Acute stroke: treatment concepts I
Date:
Wednesday 14 May 2008
Time:
9:20 - 9:30
- Room:
Clio/Thalie
Chair: W.D. Heiss, Germany and P. Trouillas, France
06
Symptomatic Intracerebral Haemorrhage, Mortality and Independence at 3 months for patients treated 3-4 ½ h after stroke onset in the SITS Thrombolysis Register (SITS-ISTR)
N. Wahlgren
N. Ahmed
A. Davalos
W. Hacke
K.R.Lees
SITS collaborators
Karolinska University Hospital
SWEDEN
Background: Thrombolysis using rt-PA is approved in ischaemic stroke within 3 h of symptoms onset but evidence from randomised controlled trials (RCT) suggests a benefit until 4.5 h. The ECASS 3 study is evaluating the effect of rt-PA in the 3 to 4.5 h interval. The Safe Implementation of Treatment in Stroke (SITS) International Stroke Thrombolysis Register (ISTR) is a prospective internet based audit of thrombolysis in ischaemic stroke. We determined the outcome in patients treated intravenously within 3-4.5 h and compared the results with patients treated within 3h.
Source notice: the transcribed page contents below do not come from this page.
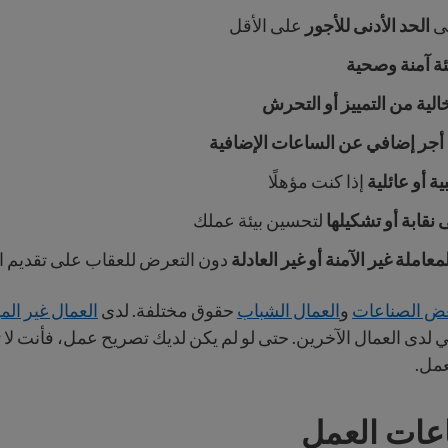
ى
الحد الأدنى للأجور
على الأقل
ئة آمنة وصحية
خالية من التمييز أو التحرش
أجر إضافي عن الساعات الإضافية
ة أو عائلية
إذا كنت مؤهلًا
 نقابة أو تشكيلها
لتحسين بيئة عملك
معاملة غير الآمنة أو غير العادلة
دون التعرض للعقاب على تقديم 
عض الصناعات
و
العمال الشباب
حقوق مختلفة. لدى
العمال غير المو
 لدى العمال الآخرين. حتى لو لم يكن لديك تصريح عمل، فأنت لا ت
عمل.
عات العمل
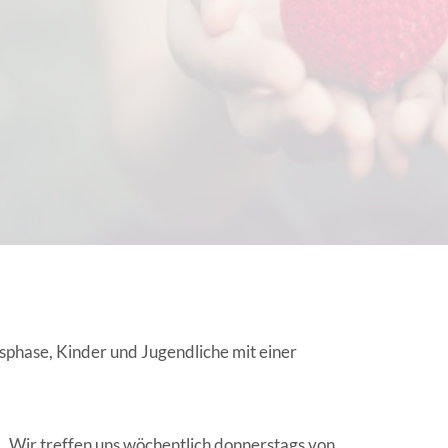
EN | FACHVERBÄNDE
phase, Kinder und Jugendliche mit einer
 Wir treffen uns wöchentlich donnerstags von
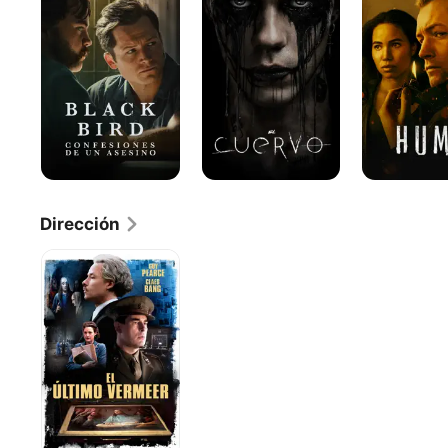
confesiones
de
un
asesino
Dirección
El
Último
Vermeer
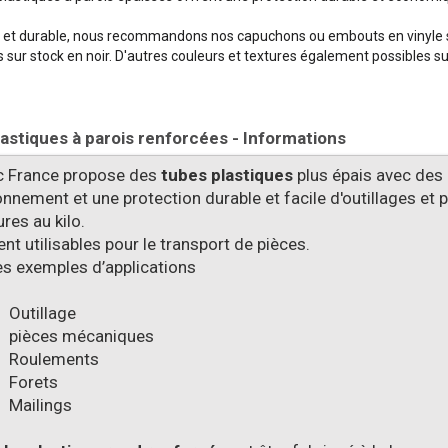
 et durable, nous recommandons nos capuchons ou embouts en vinyle so
s sur stock en noir. D'autres couleurs et textures également possibles s
astiques à parois renforcées - Informations
c France propose des
tubes plastiques
plus épais avec des
nnement et une protection durable et facile d'outillages et 
res au kilo.
t utilisables pour le transport de pièces.
ues exemples d’applications
Outillage
pièces mécaniques
Roulements
Forets
Mailings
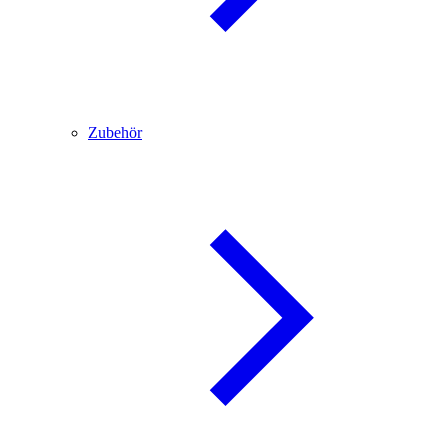
Zubehör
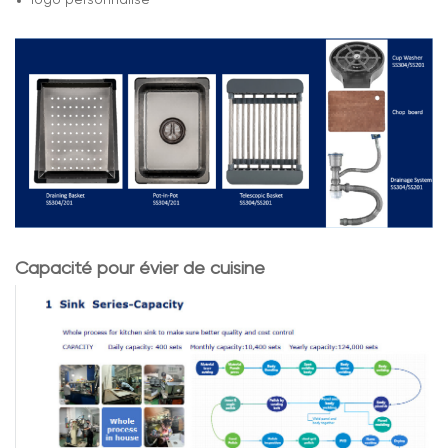
Capacité pour évier de cuisine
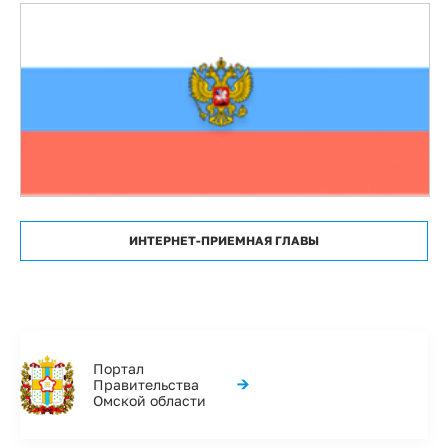
ИНТЕРНЕТ-ПРИЕМНАЯ ГЛАВЫ
Портал
→
Правительства
Омской области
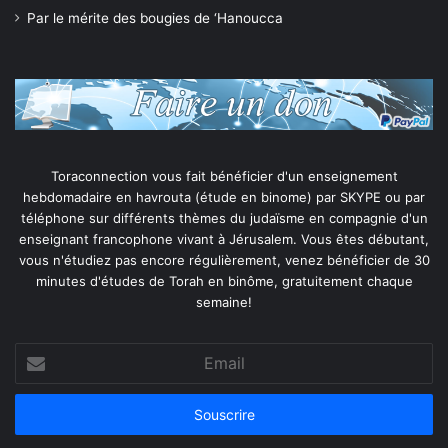
Par le mérite des bougies de ‘Hanoucca
Toraconnection vous fait bénéficier d'un enseignement
hebdomadaire en havrouta (étude en binome) par SKYPE ou par
téléphone sur différents thèmes du judaïsme en compagnie d'un
enseignant francophone vivant à Jérusalem. Vous êtes débutant,
vous n'étudiez pas encore régulièrement, venez bénéficier de 30
minutes d'études de Torah en binôme, gratuitement chaque
semaine!
Email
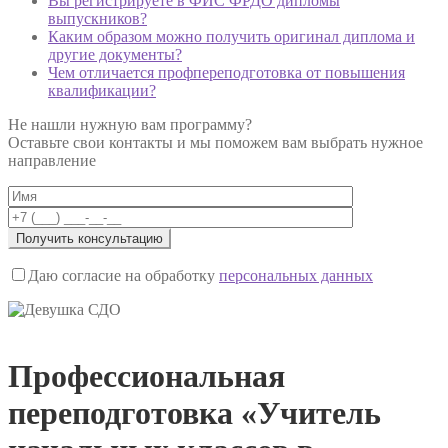
Вы регистрируете в ФИС ФРДО дипломы
выпускников?
Каким образом можно получить оригинал диплома и
другие документы?
Чем отличается профпереподготовка от повышения
квалификации?
Не нашли нужную вам программу?
Оставьте свои контакты и мы поможем вам выбрать нужное
направление
Даю согласие на обработку
персональных данных
Профессиональная
переподготовка «Учитель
Methods: 11865 of 16047 patients recorded in SITS-ISTR until November 15, 2007, were treated within 3h and 664 between 3 to 4.5h, all otherwise fulfilling European summary of product characteristics (SPC) criteria. Our main outcomes were: symptomatic intracerebral haemorrhage (SICH) per SITS-MOST (Monitoring Study), defined as NIHSS deterioration ≥4 within 24h with type 2 intracerebral haemorrhage, SICH per RCT, defined as NIHSS deterioration ≥1 within 7 days with any haemorrhage, mortality, and independency as defined by modified Rankin Score (mRS) of 0-2 at 3 months. Results: Results are median (IQR) or proportions (%) comparing 3 to 4.5h vs. within 3h cohort. Stroke onset to treatment time (OTT) was 195 (187-210) vs. 140 (115-165) minutes, age 65 (55-73) vs. 68 (58-74) years, baseline NIHSS 11 (7-16) vs. 12 (8-17). There were no statistically significant differences in other baseline and demographic data except for hyperlipidemia 30.3 vs. 34.7%, p= 0.03, signs of current infarction on baseline imaging (31.3 vs.21.5%, p<0.05). The rate of SICH per SITS-MOST definition was 2.2% vs. 1.6% (p=0.24), SICH per RCT definition was 8.0% vs. 7.3% (p=0.46), mortality 12.7% vs. 12.2% (p=0.72) and Independence 58.0% vs. 56.3% (p=0.42). Conclusions: These results support the extended time window for thrombolysis up to 4.5h in acute ischaemic stroke provided treatment is given according to the European SPC/ SITS-MOST criteria. A final conclusion will depend on the outcome of ECASS 3.